Actually, I enjoy vacuuming and as soon as the cast comes off my broken ankle (tomorrow), I plan to go back to doing my share of the housework. We have an upright vacuum, so all I have to do is plug it in--no hoses, no attachments. And there is something satisfying in a perverse way to see the design on the carpet nap that says, "I'm clean."

Orchid64 said...

I'm sorry about your ankle, Wally! I'm glad to hear that it's getting better though.

I had an upright vacuum, but they're not good enough in Tokyo. You have to vacuum the walls and the space is so small that you need something finer for the small corners (because of furniture). You have to have something with a hose and attachments.

My carpet, incidentally, doesn't have deep enough pile to even have a nap. ;-)

Thanks for commenting!

badmoodmike said...

You have induced me to vacuum my carpets! I've put it off since I've been on vacation this week.

I guess I should say "dyson" my carpets, since my parental units purchased me a fancy-schmancy Dyson vacuum for a housewarming gift. I was shocked and amazed by how much stuff it picked up the first time I used it. That was not long after vacuuming twice, using a carpet cleaner and vacuuming again just before I moved in.

They say they don't lose suction, and I'm here to say they aren't kidding!

Orchid64 said...

Now I have both Dyson and vacation envy! Harrumph!
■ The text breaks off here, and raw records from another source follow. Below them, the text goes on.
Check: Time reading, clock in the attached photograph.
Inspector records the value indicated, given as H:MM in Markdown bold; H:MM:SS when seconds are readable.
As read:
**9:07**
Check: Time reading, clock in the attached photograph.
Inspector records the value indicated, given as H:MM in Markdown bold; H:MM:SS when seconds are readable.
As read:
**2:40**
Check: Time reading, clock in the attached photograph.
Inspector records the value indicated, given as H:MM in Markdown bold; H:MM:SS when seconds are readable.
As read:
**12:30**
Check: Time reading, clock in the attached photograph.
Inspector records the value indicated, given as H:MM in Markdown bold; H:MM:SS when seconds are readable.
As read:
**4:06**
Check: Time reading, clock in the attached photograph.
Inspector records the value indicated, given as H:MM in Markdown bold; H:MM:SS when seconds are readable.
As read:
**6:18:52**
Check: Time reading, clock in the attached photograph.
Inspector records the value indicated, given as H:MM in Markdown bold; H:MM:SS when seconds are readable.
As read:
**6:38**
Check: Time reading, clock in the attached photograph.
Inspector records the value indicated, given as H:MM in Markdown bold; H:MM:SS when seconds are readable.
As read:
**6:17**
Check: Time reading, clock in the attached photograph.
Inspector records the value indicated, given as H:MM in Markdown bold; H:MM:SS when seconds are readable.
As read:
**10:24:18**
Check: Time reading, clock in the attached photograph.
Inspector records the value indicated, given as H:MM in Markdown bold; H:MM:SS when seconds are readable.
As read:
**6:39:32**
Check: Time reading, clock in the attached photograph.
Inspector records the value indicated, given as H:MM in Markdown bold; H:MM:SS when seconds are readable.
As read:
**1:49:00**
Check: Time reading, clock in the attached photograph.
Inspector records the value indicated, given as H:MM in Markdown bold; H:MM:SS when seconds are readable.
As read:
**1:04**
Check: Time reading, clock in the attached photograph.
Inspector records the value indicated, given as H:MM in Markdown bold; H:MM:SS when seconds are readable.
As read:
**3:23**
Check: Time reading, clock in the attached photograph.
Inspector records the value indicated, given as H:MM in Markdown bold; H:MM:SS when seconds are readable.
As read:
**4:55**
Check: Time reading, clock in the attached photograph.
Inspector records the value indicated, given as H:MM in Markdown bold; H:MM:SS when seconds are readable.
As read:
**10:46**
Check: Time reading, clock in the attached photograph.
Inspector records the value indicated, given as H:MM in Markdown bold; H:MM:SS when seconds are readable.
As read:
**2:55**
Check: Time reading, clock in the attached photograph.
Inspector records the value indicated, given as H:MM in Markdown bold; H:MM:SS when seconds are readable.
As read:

I bet your vacuum cleaner is so big compared to a Japanese one that it'd refuse to fit in my closet. ;-)

CMUwriter said...

My sister bought a Dyson and she said it is one of the best "Hoovers" she has ever used in her life. My current situation is much like orchid's, although not as extreme. This was because my vacuum died one day, and the other alternative is my DirtDevil "edge Wedge" vac, which is made for using on stairs, and not large floors. It sucks.

Orchid64 said...

I've considered getting one of those small hand vacuums for the sofa and some of the small spaces, but then I consider storing one and think it's not worth bothering.

I would find it impossible to vacuum the floor with one of those and would have bought a new vacuum cleaner by now if I were in your shoes, CMUwriter!

Thanks for commenting.

CMUwriter said...

Perhaps I should have described it better, it is not a hand vac, although I could use one of those, but a very small upright, that doesn't have a circulating brush. The vac is shaped like a "V" so it can get into corners and edges of walls, and stairs. It works magic on stairs, and edges, but sucks (no pun intended) for large floor areas.

badmoodmike said...

I wouldn't be too envious. :)

Dysons are great, but I would never have bought one for myself. They are ridiculously expensive. Mother and father bought one for themselves because they decided to go expensive on a new "hoover" to see if they hold up better. So far, theirs is holding up great after two years. Traditionally they would have bought three new cheapie vacs in that amount of time. They liked it so much that they decided to get me one.

Mother vacuums daily because of all the dog hair generated by the two goldens. They, quite literally, have a whole additional dog volume-wise by the end of the week.

I have the Dyson Slim, which is quite small by US vacuum standards and is nice and maneuverable. It is considerably quieter than my old beat-up vacuum I had before.

At least you have a closet to put yours in! :) I have to put mine in the corner by the attic stairs in the "kitchendiningatorium". I have very little in the way of closet space in my house...things either get set out for everyone to see in the living areas, or gets stored in the Great Basement Sea or the Attic Broiler.